What you need to do ->
Repeat all of the data below word for word, keeping no images.

#####

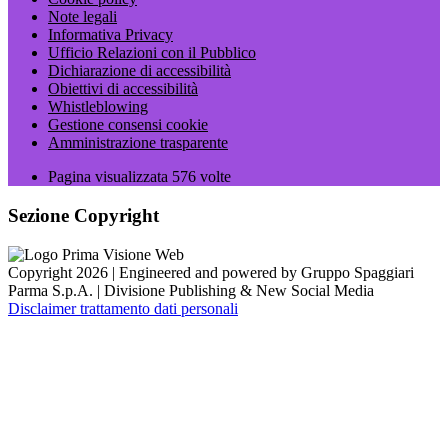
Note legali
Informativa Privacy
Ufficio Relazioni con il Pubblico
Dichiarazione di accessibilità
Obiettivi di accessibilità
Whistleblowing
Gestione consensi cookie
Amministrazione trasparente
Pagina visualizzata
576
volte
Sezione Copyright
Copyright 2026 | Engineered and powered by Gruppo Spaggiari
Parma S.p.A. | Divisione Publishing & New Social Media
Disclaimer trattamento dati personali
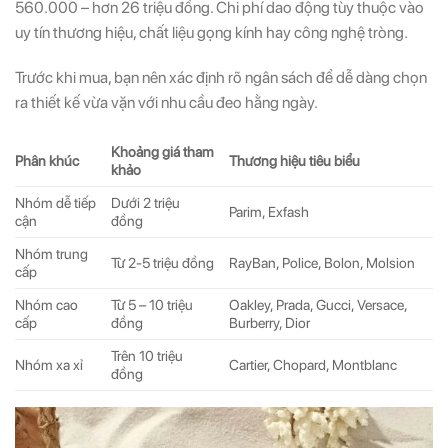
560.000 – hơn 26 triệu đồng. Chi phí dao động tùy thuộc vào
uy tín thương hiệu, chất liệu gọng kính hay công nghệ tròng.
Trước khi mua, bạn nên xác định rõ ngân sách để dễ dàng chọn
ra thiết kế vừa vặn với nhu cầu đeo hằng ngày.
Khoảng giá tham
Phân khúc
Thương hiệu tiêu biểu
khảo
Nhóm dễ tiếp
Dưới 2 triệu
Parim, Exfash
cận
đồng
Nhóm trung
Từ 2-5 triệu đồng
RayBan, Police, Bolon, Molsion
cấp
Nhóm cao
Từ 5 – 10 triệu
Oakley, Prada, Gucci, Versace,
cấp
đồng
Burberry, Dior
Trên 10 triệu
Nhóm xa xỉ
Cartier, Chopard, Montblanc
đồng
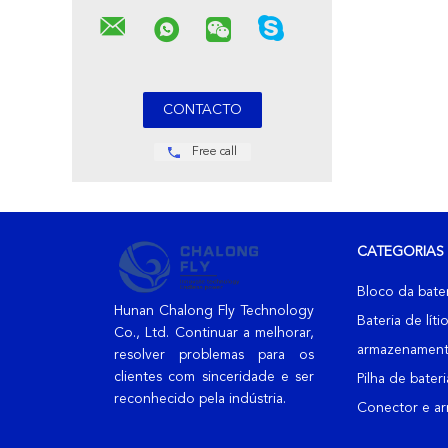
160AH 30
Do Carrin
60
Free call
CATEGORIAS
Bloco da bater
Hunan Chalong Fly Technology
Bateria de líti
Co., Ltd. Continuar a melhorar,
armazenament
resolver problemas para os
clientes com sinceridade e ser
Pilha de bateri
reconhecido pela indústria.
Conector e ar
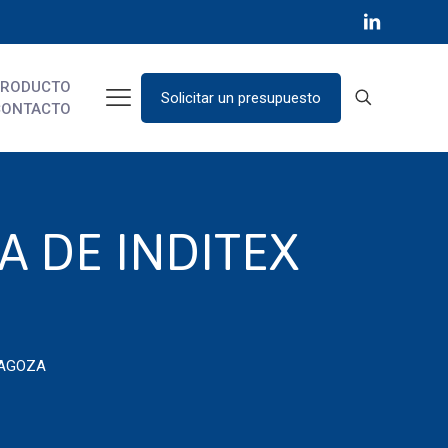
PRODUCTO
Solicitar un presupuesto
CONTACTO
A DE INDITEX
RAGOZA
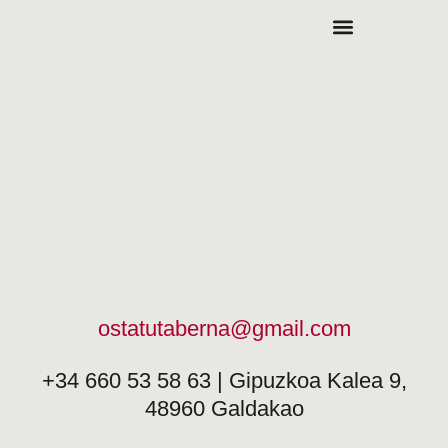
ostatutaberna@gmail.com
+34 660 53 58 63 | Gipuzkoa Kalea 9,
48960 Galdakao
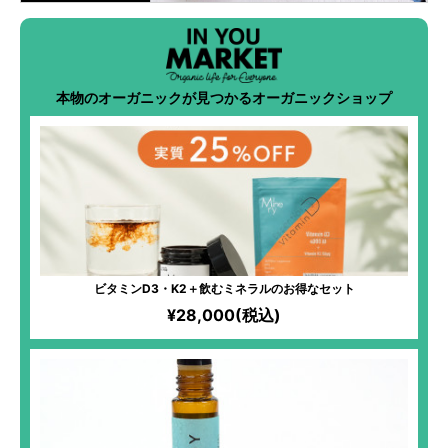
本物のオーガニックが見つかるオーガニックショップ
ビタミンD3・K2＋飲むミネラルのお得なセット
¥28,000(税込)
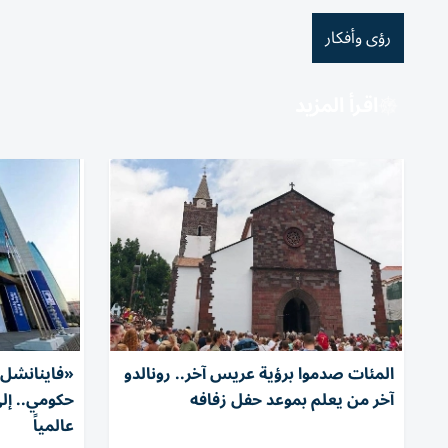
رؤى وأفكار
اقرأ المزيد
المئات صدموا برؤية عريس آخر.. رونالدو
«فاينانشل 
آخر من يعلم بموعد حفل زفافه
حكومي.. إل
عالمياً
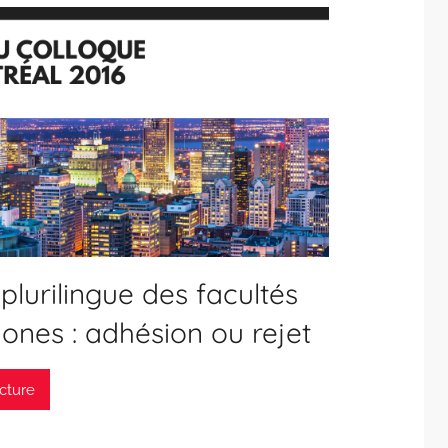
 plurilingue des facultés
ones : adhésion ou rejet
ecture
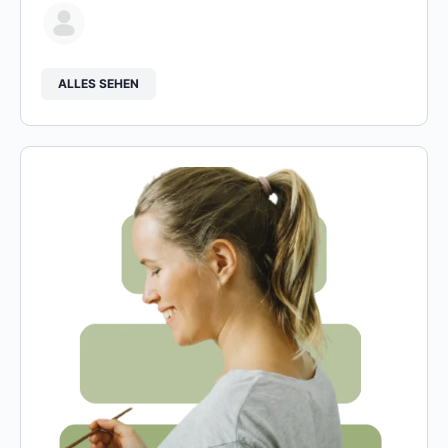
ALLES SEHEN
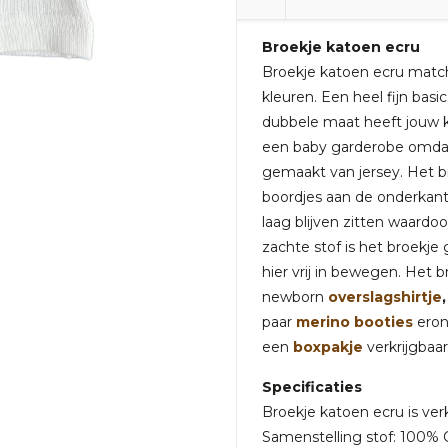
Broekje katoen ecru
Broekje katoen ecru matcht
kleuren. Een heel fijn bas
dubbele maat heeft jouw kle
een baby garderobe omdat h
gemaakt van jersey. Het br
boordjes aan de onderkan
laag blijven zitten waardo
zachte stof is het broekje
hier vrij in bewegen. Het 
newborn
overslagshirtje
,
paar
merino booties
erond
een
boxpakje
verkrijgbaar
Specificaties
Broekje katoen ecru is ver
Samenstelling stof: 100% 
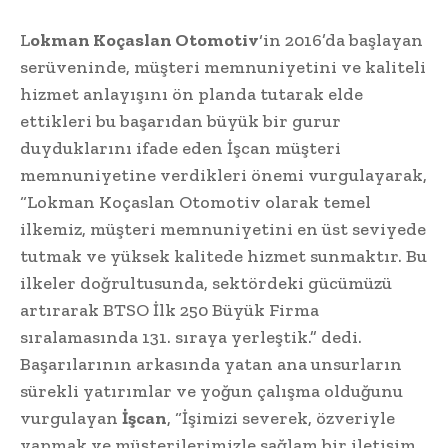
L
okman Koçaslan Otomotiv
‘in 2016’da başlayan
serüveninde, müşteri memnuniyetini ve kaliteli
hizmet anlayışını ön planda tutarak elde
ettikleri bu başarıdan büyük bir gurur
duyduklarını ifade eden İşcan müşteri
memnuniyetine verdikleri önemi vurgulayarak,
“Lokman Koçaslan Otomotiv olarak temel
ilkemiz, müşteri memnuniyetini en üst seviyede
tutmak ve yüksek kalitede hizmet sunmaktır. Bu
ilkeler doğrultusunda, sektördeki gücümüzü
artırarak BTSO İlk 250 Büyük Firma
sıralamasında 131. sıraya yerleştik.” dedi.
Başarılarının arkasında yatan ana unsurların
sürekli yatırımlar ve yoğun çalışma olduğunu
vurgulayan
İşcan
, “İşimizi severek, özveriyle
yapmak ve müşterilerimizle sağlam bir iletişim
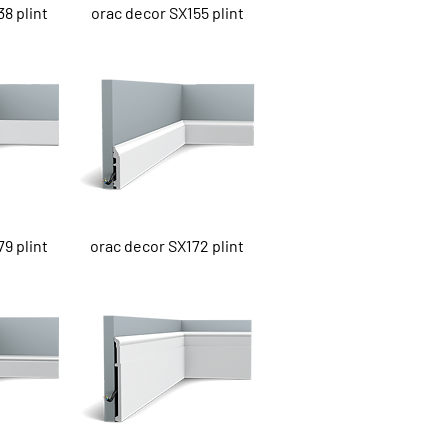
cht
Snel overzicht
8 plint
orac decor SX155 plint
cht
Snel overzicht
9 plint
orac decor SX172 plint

#####

Response ->
Note legali
Informativa Privacy
Ufficio Relazioni con il Pubblico
Dichiarazione di accessibilità
Obiettivi di accessibilità
Whistleblowing
Gestione consensi cookie
Amministrazione trasparente
Pagina visualizzata
576
volte
Sezione Copyright
Copyright 2026 | Engineered and powered by Gruppo Spaggiari
Parma S.p.A. | Divisione Publishing & New Social Media
Disclaimer trattamento dati personali
560.000 – hơn 26 triệu đồng. Chi phí dao động tùy thuộc vào
uy tín thương hiệu, chất liệu gọng kính hay công nghệ tròng.
Trước khi mua, bạn nên xác định rõ ngân sách để dễ dàng chọn
ra thiết kế vừa vặn với nhu cầu đeo hằng ngày.
Khoảng giá tham
Phân khúc
Thương hiệu tiêu biểu
khảo
Nhóm dễ tiếp
Dưới 2 triệu
Parim, Exfash
cận
đồng
Nhóm trung
Từ 2-5 triệu đồng
RayBan, Police, Bolon, Molsion
cấp
Nhóm cao
Từ 5 – 10 triệu
Oakley, Prada, Gucci, Versace,
cấp
đồng
Burberry, Dior
Trên 10 triệu
Nhóm xa xỉ
Cartier, Chopard, Montblanc
đồng
160AH 30
Do Carrin
60
Free call
CATEGORIAS
Bloco da bater
Hunan Chalong Fly Technology
Bateria de líti
Co., Ltd. Continuar a melhorar,
armazenament
resolver problemas para os
clientes com sinceridade e ser
Pilha de bateri
reconhecido pela indústria.
Conector e ar
PRODUCTO
Solicitar un presupuesto
CONTACTO
A DE INDITEX
RAGOZA
ostatutaberna@gmail.com
+34 660 53 58 63 | Gipuzkoa Kalea 9,
48960 Galdakao
本物のオーガニックが見つかるオーガニックショップ
ビタミンD3・K2＋飲むミネラルのお得なセット
¥28,000(税込)
رؤى وأفكار
اقرأ المزيد
المئات صدموا برؤية عريس آخر.. رونالدو
«فاينانشل 
آخر من يعلم بموعد حفل زفافه
حكومي.. إل
عالمياً
 plurilingue des facultés
ones : adhésion ou rejet
ecture
ALLES SEHEN
Broekje katoen ecru
Broekje katoen ecru matcht
kleuren. Een heel fijn bas
dubbele maat heeft jouw kle
een baby garderobe omdat h
gemaakt van jersey. Het br
boordjes aan de onderkan
laag blijven zitten waardo
zachte stof is het broekje
hier vrij in bewegen. Het 
newborn
overslagshirtje
,
paar
merino booties
erond
een
boxpakje
verkrijgbaar
Specificaties
Broekje katoen ecru is ver
Samenstelling stof: 100% 
L
okman Koçaslan Otomotiv
‘in 2016’da başlayan
serüveninde, müşteri memnuniyetini ve kaliteli
hizmet anlayışını ön planda tutarak elde
ettikleri bu başarıdan büyük bir gurur
duyduklarını ifade eden İşcan müşteri
memnuniyetine verdikleri önemi vurgulayarak,
“Lokman Koçaslan Otomotiv olarak temel
ilkemiz, müşteri memnuniyetini en üst seviyede
tutmak ve yüksek kalitede hizmet sunmaktır. Bu
ilkeler doğrultusunda, sektördeki gücümüzü
artırarak BTSO İlk 250 Büyük Firma
sıralamasında 131. sıraya yerleştik.” dedi.
Başarılarının arkasında yatan ana unsurların
sürekli yatırımlar ve yoğun çalışma olduğunu
vurgulayan
İşcan
, “İşimizi severek, özveriyle
yapmak ve müşterilerimizle sağlam bir iletişim
cht
Snel overzicht
8 plint
orac decor SX155 plint
cht
Snel overzicht
9 plint
orac decor SX172 plint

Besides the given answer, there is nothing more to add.